I didn’t even realise she could stand up from her wheelchair. She’s leaning over me, clutching my hands in each of hers with that oddly strong grip. More lucidity than I’ve seen up until now comes to her eye. “Please, will you take me to the cliffs?”
“Why?” I ask, voice trembling, my heart thumping as I lean back.
“They won’t let me fly. I want to fly.”
“Why would you want that?”
Her grip loosens, her legs wobble, and she sits back. She’s still holding my hands together, but her grip loosens. Gina turns her face to catch the moonlight, staring beyond the window, the bars. “To go someplace else.”
I steady my breathing. “You don’t like it here? Are they cruel to you?”
“No, no.” There’s a vagueness coming back to her. “They’re kind.”
I squeeze her hands, trying to keep her with me. “Then why would you want to leave? To fly?”
Then person who looks back at me then—it’s Gina. From fifteen years ago, before they took her mind, before this place became her one and only reality; anything like a normal life made impossible.
“Wouldn’t you?” she asks.
I blink. Fifteen years of this. A mind that comes and goes, that’s not yours, not since they took it. But I couldn’t… can’t. She’s holding my gaze.
I nod to her.
Relief flits across her expression before the softness, the emptiness, returns.
I should untangle myself from this, should never have come. I still can leave her to live out another fifteen years, another thirty. Fifty.
I don’t. And I’ll have however long I’ve yet to live to wonder if I did the right thing.
***
Needler
I can’t wait for her any longer.
Just when I want her to break into my place, to surprise me at ungodly hours of the night, to draw me to her, she stops. Practically vanishes. I follow the ones I suspect will soon have her interest more than she follows them.
I’ve given her space, waited. But I can’t bear it any longer. I’ve come to check on her.

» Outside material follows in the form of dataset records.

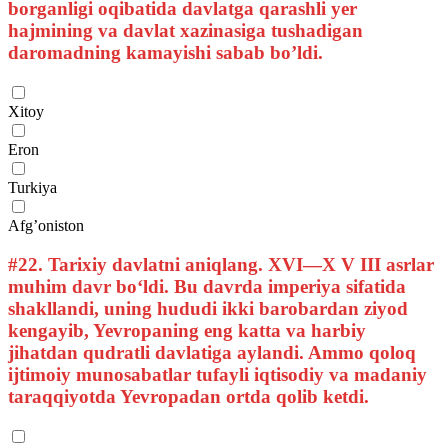
borganligi oqibatida davlatga qarashli yer
hajmining va davlat xazinasiga tushadigan
daromadning kamayishi sabab bo’ldi.
Xitoy
Eron
Turkiya
Afg’oniston
#22.
Tarixiy davlatni aniqlang. XVI—X V III asrlar
muhim davr bo‘ldi. Bu davrda imperiya sifatida
shakllandi, uning hududi ikki barobardan ziyod
kengayib, Yevropaning eng katta va harbiy
jihatdan qudratli davlatiga aylandi. Ammo qoloq
ijtimoiy munosabatlar tufayli iqtisodiy va madaniy
taraqqiyotda Yevropadan ortda qolib ketdi.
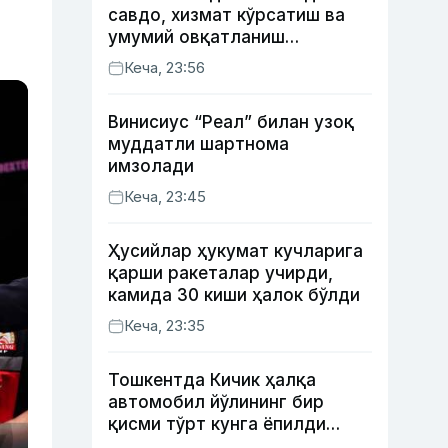
савдо, хизмат кўрсатиш ва
умумий овқатланиш
корхоналари қанча солиқ
Кеча, 23:56
тўлагани очиқланди
Винисиус “Реал” билан узоқ
муддатли шартнома
имзолади
Кеча, 23:45
Ҳусийлар ҳукумат кучларига
қарши ракеталар учирди,
камида 30 киши ҳалок бўлди
Кеча, 23:35
Тошкентда Кичик ҳалқа
автомобил йўлининг бир
қисми тўрт кунга ёпилди
(харита)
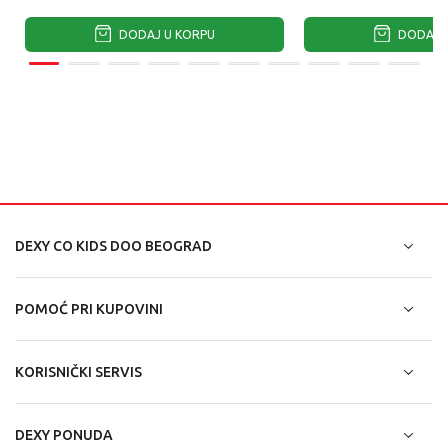
DODAJ U KORPU
DODAJ U
DEXY CO KIDS DOO BEOGRAD
POMOĆ PRI KUPOVINI
KORISNIČKI SERVIS
DEXY PONUDA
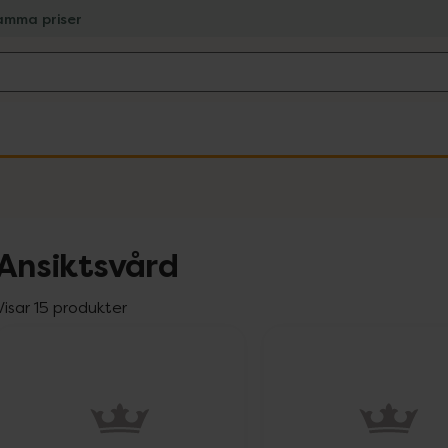
amma priser
Ansiktsvård
Visar 15 produkter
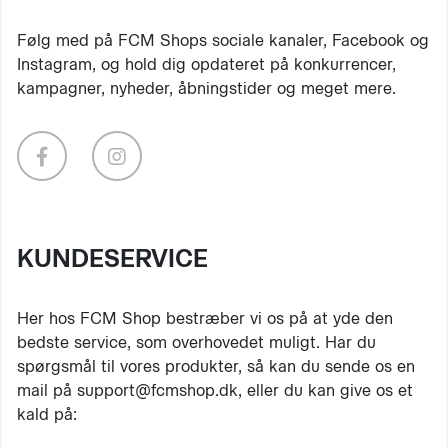
Følg med på FCM Shops sociale kanaler, Facebook og
Instagram, og hold dig opdateret på konkurrencer,
kampagner, nyheder, åbningstider og meget mere.
KUNDESERVICE
Her hos FCM Shop bestræber vi os på at yde den
bedste service, som overhovedet muligt. Har du
spørgsmål til vores produkter, så kan du sende os en
mail på support@fcmshop.dk, eller du kan give os et
kald på:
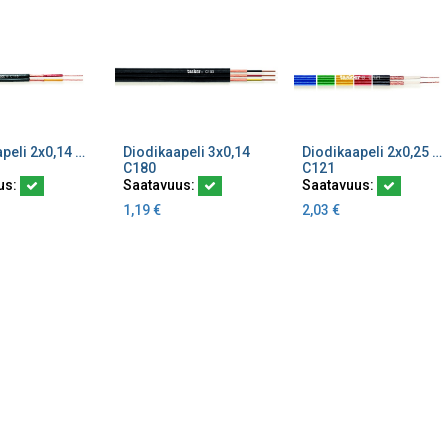
Diodikaapeli 2x0,14 mm² Musta K100
Diodikaapeli 3x0,14
Diodikaapeli 2x0,25 mm² musta litteä audiokaapeli
ä ostoskoriin
Lisää ostoskoriin
Lisää ostoskoriin
C180
C121
us:
Saatavuus:
Saatavuus:
1,19
€
2,03
€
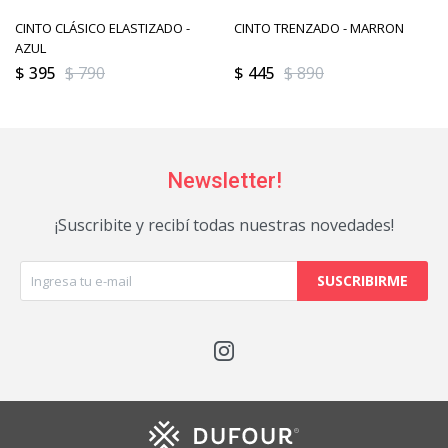
CINTO CLÁSICO ELASTIZADO -
CINTO TRENZADO - MARRON
AZUL
$
395
$
790
$
445
$
890
Newsletter!
¡Suscribite y recibí todas nuestras novedades!
SUSCRIBIRME


Apparently, I’m not the only one.
He paces in front of her cabin, movements full of rigid anxiety, head shaking as he murmurs worry to himself. I stop at the edge of the treeline. “James?” I take a guess at his identity. Paige’s neighbour, the one who came by that night I had her tied to a chair. I haven’t been able to find out anything about him by asking around town, though everyone knows him. It appears he’s merely another orphan, one of the few male ones left on this island.
He jumps to a stop, his wide, frightened eyes find me, an expression too young for the lanky man’s body he inhabits. His brown hair is cut close and without great care, almost to his scalp.
“I’m here to see Miss Paige!” he stammers out, like theres a chance I'll think he might be here to commit a crime instead.
I take a step forward, but keep my distance. “She’s not letting you in?” I ask calmly.
“She swore at me! She’s not in a good way, no, no…” He sounds like he might be about to cry.
I nod, and suggest, “I’ll make sure she’s feeling alright, okay? You can go…”
“No, I’ve got to check on her!” he insists, shifting urgently from foot to foot.
I frown. “What do you mean, youhaveto?”
James shakes his head, and drifts away from the cabin, back in the direction of his own place. “Didn’t mean anything. She’s just asleep. Sick! That’s it…” Before I can say anything else, he’s crunching through the underbrush, disappearing into the trees. I frown after him, waiting for the noises to fade. Odd.